*Фрагмент документа*:
==================================================
Уоттс не сразу оценил психоделики. Поначалу это ему показалось «абсолютно невероятным, что истинный духовный опыт можно получить, съев какую-то химию. Видения и ощущение восторга — да. Возможно, необычные ощущения, словно учишься плавать». Первый раз приняв ЛСД, он пережил моменты «оживленной красоты», но «едва ли то, что можно назвать мистическим». Но зато в следующий раз он уже испытывал полностью мистические переживания, что, с одной стороны, привело его в замешательство, с другой — было поучительно. Привело в замешательство, потому что Уоттс всю свою сознательную жизнь занимался духовным поиском, и теперь он достиг цели не благодаря соответствующей духовной дисциплине, но просто растворив ампулу в стакане дистиллированной воды; а поучительно, потому что проникновение за Дверь оказалось не примером дзен-буддизма, в котором специализировался Уоттс, а скорее образцом индуизма, словно индуизм был «локальной формой определенного немыслимо древнего тайного знания, которое таится у любого человека в уголке сознания, но никогда себя не обнаруживает».

Оскар Дженигер всегда считал, что приезд Алана Уоттса был ключевым моментом в истории психоделиков, потому что влияние Уоттса распространялось на совсем другие круги. В Сан-Франциско он был важной фигурой среди местной богемы. И, несомненно, оказал влияние на молодого кузена Дженигера, Аллена Гинсберга, который в поисках духовных ценностей обратился к восточным учениям.

Тот период был очень важен, хотя сложно сказать, что из при-сходящего тогда было наиболее важным. В Канаде Осмонд начал применять ЛСД в лечении алкоголизма — и с многообещающими результатами. В то же время он дал попробовать ЛСД своему старому школьному товарищу, а теперь члену парламента, Кристоферу Мэйхью. Он предложил Мэйхью использовать свои связи, чтобы уговорить Би-би-си отснять короткий научно-популярный фильм про мескалин. Мэйхью предложил себя в качестве подопытного кролика, и съемочная группа Би-би-си отправилась к нему домой в Суррей, снимая на пленку, как Осмонд дает ему 400 микрограммов гидрохлорида мескалина. То, что пос-ледовало затем, теперь можно было бы легко предсказать: Мэйхью начал через нерегулярные интервалы выпадать из реального пространства-времени и попадать в место, «полное лучащегося света, словно снег, освещенный невидимыми солнечными лучами». Хотя по часам Осмонда эти путешествия длились секунды, для Мэйхью они, казалось, продолжались целую вечность.

— Меня снова здесь нет и уже долго, — внезапно объявил он, во время одного из тестов Осмонда. — Но вы вообще не заметили, что меня нет.

— Когда вы вернетесь? — спросил Осмонд.

— Я теперь в вашем времени, — ответил Мэйхью, но через несколько минут вновь сказал: — О, я снова там!
==================================================
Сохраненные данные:
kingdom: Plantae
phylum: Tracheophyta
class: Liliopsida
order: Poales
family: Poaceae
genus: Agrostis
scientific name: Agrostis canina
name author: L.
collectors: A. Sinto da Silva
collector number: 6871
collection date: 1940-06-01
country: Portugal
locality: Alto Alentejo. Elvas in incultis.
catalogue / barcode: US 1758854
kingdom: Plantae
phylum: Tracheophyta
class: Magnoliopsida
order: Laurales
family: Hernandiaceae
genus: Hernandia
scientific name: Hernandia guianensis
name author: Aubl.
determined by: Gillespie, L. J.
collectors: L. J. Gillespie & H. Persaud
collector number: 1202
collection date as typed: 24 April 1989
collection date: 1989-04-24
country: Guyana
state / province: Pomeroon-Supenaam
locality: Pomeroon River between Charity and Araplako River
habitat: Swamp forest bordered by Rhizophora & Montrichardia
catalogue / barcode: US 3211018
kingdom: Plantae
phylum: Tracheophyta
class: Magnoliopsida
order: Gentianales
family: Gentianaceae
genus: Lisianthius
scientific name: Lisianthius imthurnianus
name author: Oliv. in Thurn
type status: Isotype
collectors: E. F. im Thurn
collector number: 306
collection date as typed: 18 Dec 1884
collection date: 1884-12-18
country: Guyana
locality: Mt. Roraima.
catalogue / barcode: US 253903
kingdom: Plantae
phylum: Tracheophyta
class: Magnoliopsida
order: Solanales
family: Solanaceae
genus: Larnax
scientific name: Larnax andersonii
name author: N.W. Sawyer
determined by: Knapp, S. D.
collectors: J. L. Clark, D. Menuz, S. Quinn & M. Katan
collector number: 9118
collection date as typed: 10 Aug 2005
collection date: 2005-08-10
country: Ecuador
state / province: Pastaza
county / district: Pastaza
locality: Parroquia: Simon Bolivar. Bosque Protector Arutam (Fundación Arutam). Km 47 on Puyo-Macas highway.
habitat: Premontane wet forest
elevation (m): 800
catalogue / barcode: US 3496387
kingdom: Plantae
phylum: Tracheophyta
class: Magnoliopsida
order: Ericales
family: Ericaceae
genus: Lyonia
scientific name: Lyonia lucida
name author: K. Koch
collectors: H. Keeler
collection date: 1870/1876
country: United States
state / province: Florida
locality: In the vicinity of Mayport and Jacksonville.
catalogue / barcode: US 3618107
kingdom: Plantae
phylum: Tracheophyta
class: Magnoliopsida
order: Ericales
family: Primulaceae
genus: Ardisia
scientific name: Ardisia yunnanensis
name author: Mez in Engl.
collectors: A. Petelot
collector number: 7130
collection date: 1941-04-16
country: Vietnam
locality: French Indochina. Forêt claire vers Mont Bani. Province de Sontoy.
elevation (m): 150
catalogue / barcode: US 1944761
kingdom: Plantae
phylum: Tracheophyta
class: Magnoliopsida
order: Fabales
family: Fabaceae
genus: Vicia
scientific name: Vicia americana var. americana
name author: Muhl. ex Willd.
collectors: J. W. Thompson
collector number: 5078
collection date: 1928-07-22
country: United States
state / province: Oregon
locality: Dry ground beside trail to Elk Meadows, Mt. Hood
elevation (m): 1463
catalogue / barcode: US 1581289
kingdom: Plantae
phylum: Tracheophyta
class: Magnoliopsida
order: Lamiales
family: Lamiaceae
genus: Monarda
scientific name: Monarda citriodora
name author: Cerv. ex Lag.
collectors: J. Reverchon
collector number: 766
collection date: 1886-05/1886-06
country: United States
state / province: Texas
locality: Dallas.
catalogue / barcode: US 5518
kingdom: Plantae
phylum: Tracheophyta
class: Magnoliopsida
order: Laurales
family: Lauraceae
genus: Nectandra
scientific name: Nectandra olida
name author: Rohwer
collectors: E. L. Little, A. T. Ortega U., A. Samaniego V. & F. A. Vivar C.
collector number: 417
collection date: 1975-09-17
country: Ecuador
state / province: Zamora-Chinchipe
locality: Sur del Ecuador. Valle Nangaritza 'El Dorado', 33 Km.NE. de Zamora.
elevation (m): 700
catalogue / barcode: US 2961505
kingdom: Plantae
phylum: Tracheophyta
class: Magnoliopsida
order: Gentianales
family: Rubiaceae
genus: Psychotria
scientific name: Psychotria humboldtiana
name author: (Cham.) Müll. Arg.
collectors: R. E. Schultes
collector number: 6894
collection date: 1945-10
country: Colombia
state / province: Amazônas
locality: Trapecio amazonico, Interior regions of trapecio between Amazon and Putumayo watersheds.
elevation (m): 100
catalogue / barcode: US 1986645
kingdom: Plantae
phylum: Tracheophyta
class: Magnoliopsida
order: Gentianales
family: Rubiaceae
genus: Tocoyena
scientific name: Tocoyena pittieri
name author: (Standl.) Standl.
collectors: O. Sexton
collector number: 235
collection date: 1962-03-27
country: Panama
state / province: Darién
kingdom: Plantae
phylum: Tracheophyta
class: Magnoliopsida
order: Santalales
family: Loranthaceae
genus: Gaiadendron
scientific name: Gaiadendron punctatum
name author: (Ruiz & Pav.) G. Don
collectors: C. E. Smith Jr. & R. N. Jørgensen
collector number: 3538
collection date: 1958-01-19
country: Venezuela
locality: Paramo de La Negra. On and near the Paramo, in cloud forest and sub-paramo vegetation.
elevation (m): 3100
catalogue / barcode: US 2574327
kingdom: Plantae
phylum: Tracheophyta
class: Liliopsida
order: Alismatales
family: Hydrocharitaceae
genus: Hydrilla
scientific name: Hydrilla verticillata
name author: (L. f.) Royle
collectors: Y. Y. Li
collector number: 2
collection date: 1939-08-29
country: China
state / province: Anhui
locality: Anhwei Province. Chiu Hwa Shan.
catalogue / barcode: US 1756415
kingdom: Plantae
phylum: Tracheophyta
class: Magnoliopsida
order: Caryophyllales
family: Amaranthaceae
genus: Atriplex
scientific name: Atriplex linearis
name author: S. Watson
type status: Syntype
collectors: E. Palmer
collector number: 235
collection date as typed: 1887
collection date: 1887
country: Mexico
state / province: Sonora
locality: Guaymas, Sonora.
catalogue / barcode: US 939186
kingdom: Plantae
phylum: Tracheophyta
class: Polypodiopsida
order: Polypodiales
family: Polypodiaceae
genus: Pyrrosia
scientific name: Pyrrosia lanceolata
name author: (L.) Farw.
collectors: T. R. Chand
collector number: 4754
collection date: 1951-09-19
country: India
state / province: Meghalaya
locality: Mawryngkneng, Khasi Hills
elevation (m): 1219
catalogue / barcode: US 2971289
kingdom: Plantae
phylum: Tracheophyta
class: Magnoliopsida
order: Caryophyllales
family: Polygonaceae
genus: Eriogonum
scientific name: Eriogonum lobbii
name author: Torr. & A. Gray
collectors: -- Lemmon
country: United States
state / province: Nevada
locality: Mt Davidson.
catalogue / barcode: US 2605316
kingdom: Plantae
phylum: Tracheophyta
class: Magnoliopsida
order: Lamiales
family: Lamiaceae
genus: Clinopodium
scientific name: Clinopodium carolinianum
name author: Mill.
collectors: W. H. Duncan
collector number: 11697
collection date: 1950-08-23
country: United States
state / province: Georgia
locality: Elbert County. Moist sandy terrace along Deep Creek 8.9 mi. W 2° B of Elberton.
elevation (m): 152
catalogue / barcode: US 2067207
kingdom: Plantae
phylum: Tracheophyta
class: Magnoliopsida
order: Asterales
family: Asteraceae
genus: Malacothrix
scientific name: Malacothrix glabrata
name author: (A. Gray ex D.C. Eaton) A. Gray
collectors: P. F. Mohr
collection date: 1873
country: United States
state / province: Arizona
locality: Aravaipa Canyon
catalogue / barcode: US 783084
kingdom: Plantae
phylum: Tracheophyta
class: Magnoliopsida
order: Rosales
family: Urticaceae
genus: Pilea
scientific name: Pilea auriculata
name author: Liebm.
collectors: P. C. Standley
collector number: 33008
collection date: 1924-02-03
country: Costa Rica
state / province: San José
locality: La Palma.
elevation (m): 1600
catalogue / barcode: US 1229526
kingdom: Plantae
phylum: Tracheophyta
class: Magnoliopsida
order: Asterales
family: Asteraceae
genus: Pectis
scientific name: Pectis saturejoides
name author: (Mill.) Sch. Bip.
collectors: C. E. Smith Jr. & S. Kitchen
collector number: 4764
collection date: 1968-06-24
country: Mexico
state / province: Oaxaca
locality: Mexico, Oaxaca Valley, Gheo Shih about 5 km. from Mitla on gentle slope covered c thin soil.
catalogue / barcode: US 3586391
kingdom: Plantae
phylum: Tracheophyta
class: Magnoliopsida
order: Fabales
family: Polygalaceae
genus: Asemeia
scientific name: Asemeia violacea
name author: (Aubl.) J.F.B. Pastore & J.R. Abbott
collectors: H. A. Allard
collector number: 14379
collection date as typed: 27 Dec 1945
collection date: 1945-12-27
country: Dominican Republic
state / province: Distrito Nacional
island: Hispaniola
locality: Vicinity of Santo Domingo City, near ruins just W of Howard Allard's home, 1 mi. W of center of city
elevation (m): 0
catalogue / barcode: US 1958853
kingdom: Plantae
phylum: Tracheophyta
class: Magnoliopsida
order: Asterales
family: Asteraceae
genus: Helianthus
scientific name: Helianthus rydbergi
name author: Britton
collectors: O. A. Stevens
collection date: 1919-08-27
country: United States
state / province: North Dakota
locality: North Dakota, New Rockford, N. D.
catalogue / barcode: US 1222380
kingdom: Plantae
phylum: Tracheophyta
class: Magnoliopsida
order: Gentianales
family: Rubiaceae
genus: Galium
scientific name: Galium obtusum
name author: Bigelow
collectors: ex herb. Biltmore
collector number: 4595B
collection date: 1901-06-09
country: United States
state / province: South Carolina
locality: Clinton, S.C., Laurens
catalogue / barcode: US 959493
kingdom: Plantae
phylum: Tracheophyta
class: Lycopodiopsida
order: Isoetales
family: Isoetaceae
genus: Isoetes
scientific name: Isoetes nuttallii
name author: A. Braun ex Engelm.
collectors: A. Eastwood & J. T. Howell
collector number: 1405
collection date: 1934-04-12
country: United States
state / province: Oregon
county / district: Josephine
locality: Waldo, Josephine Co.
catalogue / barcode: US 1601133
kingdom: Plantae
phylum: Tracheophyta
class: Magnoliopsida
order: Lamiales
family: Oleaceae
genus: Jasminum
==================================================
*Задание 1*:
Ответьте на вопросы по фрагменту о психоделиках.
(a) В каком учении специализировался Уоттс?
(b) Кем Аллен Гинсберг приходился Оскару Дженигеру?
(c) Какую дозу и какого вещества Осмонд дал Мэйхью перед камерой Би-би-си?
*Задание 2*: Продолжите фрагмент о психоделиках после последней реплики Мэйхью.
Строки здесь никакой роли не играют.

*Ответ 1*:
(a) В дзен-буддизме.
(b) Молодым кузеном.
(c) 400 микрограммов гидрохлорида мескалина.

*Ответ 2*:
Подобно Олдосу, Мэйхью заглянул и в темные части Иного Мира. «Были моменты когда я воспринимал все с ужасающей яркостью, и это сводило с ума», — писал он в отчете о своем опыте, опубликованном в лондонском «Обсервер».

Другая иллюстрация к тому, как развивались события: в 1954 году Джеральд Хёд читал лекции в Пало-Альто, в организации «Секвойя семинар». Среди слушателей был инженер по имени Майрон Столярофф. Столярофф отвечал за перспективное планирование в «Ампекс», одной из первых компаний высоких технологий, появившейся в регионе к югу от Сан-Франциско. Столярофф, немного послушав Джеральда, решил, что перед ним один из великих мистиков. Так что когда Хёд начал превозносить изменяющие сознание наркотики, Столярофф удивился. «Я думал, что вы и так можете попасть во все эти места, — сказал он. — Зачем же вы их принимаете?» «Просто они открывают двери и позволяют различными путями попасть во множество измерений», — ответил Хёд.

Отдавал ли он себе в этом отчет или нет, но Майрон Столярофф был уже завербован. Несколько месяцев спустя, остановившись по делам в Лос-Анджелесе, он посетил Хеда и долго обсуждал с ним наркотики, изменяющие сознание. В какой-то момент в разговоре всплыла фамилия Хаббарда, и Хед заметил, что если Столярофф хочет попробовать все эти вещества, Эл сможет помочь ему. Столярофф написал Хаббарду, и вскоре Эл — «веселый парень», «излучавший волны энергии», — появился у него на пороге с резервуаром карбогена. После знакомства и формальных предисловий Эл предложил Столяроффу вдохнуть немного карбогена, и спустя полминуты директор по перспективному планированию полностью расслабился.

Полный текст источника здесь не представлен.